Dans
leurs "playletters" précédentes les playwriters
Pierre Lauret, Anne-Françoise Benhamou, Yannick Butel ont
successivement explicité les codes des drôles d'histoires
extraites de la pensée infiniment complexe de Jean-François
Peyret. Leur jubilation face à une mise en scène fonctionnant
par compression de données, hypertextualité, cut-up,
fragmentations simultanées de l'espace temps et de l'espace
texte est communicative
Les comédiens engagés
à l'autodétermination théâtrale, lâchés
dans des mondes parallèles, initiés aux déclamations
latines, aux chansons, aux neurosciences, à la danse, au
zapping, aux mythologies, à la génétique, au
travestissement, à la parodie, à l'absurde, au travail
en choeur, en écho, en traduction simultanée, en images
semblent également d'humeur joyeuse...
Les trois playwriters qui ont été accueillis à
tour de rôle aux répétitions de la Génisse
et le Pythagoricien n'ont jamais vu la même pièce.

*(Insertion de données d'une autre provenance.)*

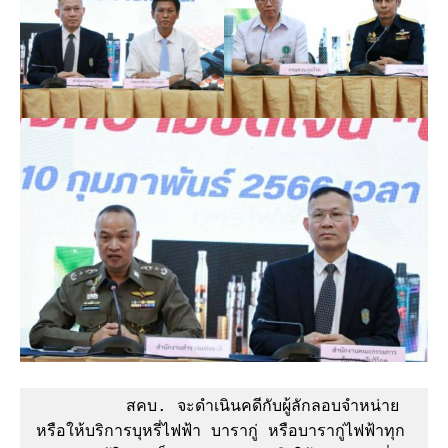
         สคบ. จะดำเนินคดีกับผู้ลักลอบจำหน่าย 
หรือให้บริการบุหรี่ไฟฟ้า บารากู่ หรือบารากู่ไฟฟ้าทุก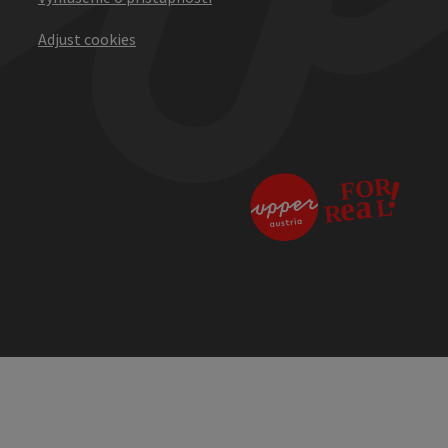
Adjust cookies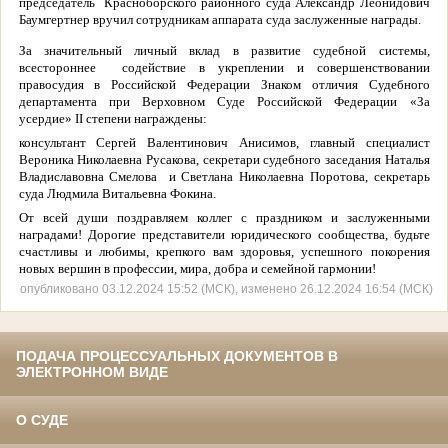
председатель
Красноборского районного суда Александр Леонидович
Баумгертнер вручил сотрудникам аппарата суда заслуженные награды.
За значительный личный вклад в развитие судебной системы,
всестороннее
содействие в укреплении и совершенствовании
правосудия в Российской Федерации Знаком отличия Судебного
департамента при Верховном Суде Российской Федерации «За
усердие»
II
степени награждены:
консультант Сергей Валентинович Анисимов, главный специалист
Вероника Николаевна Русакова, секретари судебного заседания Наталья
Владиславовна Смелова
и Светлана Николаевна Поротова, секретарь
суда Людмила Витальевна Фокина.
От всей души поздравляем коллег с праздником и заслуженными
наградами! Дорогие представители юридического сообщества, будьте
счастливы и любимы, крепкого вам здоровья, успешного покорения
новых вершин в профессии, мира, добра и семейной гармонии!
опубликовано 03.12.2024 15:52 (МСК), изменено 26.12.2024 16:54 (МСК)
ПОДАЧА ПРОЦЕССУАЛЬНЫХ ДОКУМЕНТОВ В
ЭЛЕКТРОННОМ ВИДЕ
О СУДЕ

Ils n'arrivent pas non plus à la décrire dans sa totalité.
Témoins subjugués d'une oeuvre inachevée, souvent
balbutiante, encore non "résolue" puisqu'en perpétuelle
transformation, tous trois expriment leur admiration; ils disent
aussi ce qui reste quand on a tout oublié : ils ont halluciné.
Virtuoses de l'analyse théâtrale, ils ne laissent au
playwriter néophyte n° 4 que des possibilités
de redites, approbations redoublées, surenchère béate.

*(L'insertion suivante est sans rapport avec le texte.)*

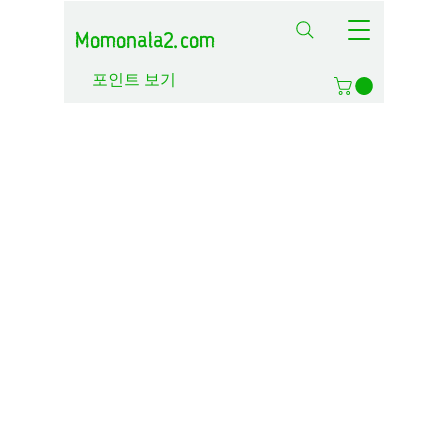
Momonala2.com
포인트 보기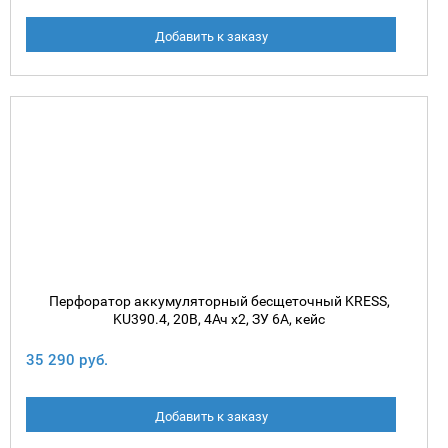
Добавить к заказу
Перфоратор аккумуляторный бесщеточный KRESS,
KU390.4, 20В, 4Ач х2, ЗУ 6А, кейс
35 290 руб.
Добавить к заказу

Un handicap finalement compensé par l'excitation d'être
là, en quatrième position dans le webfeuilleton, mais
en première place sur la ligne d'arrivée du soir de
première et dans les heures fébriles et encore instables
qui la précèdent.
Et soudain cinq minutes avant le début du spectacle, non
le spectateur n'a jamais le trac, mais un doute s'immisce : ces
élaborations si stimulantes, ce puzzle de l'univers peyretien
que chacun s'est évertué à reconstituer, ces
concepts si proches du projet d'oeuvre d'art total, seront-ils décodables
par l'amateur de théâtre
de Strasbourg qui maintenant prend place sur les bancs minimalistes
et un peu raides du Studio Kablé. Est-il, l'amateur de théâtre,
également amateur d'Ovide,
de Sir Golding, de Shakespeare, d'Heiner Müller, d'Einstein,
de Poincaré, de Prusiner, de Godard, de Prochiantz, de Turing
? a t-il bien lu avant de venir, l'autobiographie de Jean François
Peyret, la série des playletters, le site
web tentaculaire où s'inscrivent depuis plusieurs années
les expérimentations de Tf2 ?
Et si peut-être ce n'était pas le cas, et si peut-être
il n'avait jamais entendu parler de Jean François Peyret
- qui n'est pas Thierry Ardisson - si l'amateur de théâtre
qui venait là ce soir en amateur ne comprenait pas ce qui
a à ce point enchanté les playwriters, s'il n'y avait
là dans ce "théâtre de recherche"
que décrit Pierre Lauret, qu'un spectacle pour initiés
et pour eux seuls...?
Alors
le trouble s'installe un petit moment, car quand le jeu commence,
on perçoit bien un petit flottement dans les rangs des amateurs
de théâtre. Les regards ne savent pas d'abord vraiment
où se fixer, ni les oreilles comment s'orienter. Et quand
il devient clair que deux histoires se déroulent parallèlement,
ce dont à ce stade la logique ne s'impose pas, les esprits
aussi sont probablement un peu hébétés. On
peut même imaginer un moment de frustration , de regret, le
sentiment connu par ailleurs, l'impression de s'être trompé
de côté, d'avoir le mauvais jeu. A est de toute évidence
différent de B. Et au cours des premières minutes,
les amateurs de théâtre du plateau A rient moins que
les amateurs de théâtre du plateau B... Les amateurs
de théâtre du plateau B se divertissent en effet plus
devant ce qui ressemble vaguement à une émission scientifique
à la télévision - tout en ayant l'intuition,
à entendre quelques bruits sourds et quelques déclamations
qu'un drame majeur se passe à leur insu sur le plateau voisin
B.
L'amateur de théâtre tend l'oreille et écarquille
les yeux pour tenter d'en savoir plus. A travers quelques interstices
se devine sans être vraiment visible, ni réellement
audible, un au-delà derrière l'épaisse et fameuse
"membrane" de l'hypoténuse pythagoricienne, scindant
symétriquement la salle en deux entités A et B et
déjà mentionnée dans la playletter
n°1.
Le dispositif scénographique central de Nicky Rieti, multicouches,
assemblage prosaïque et sur 4 rangées de sangles élastiques
blanches le divertit beaucoup d'ailleurs. Peut être trop.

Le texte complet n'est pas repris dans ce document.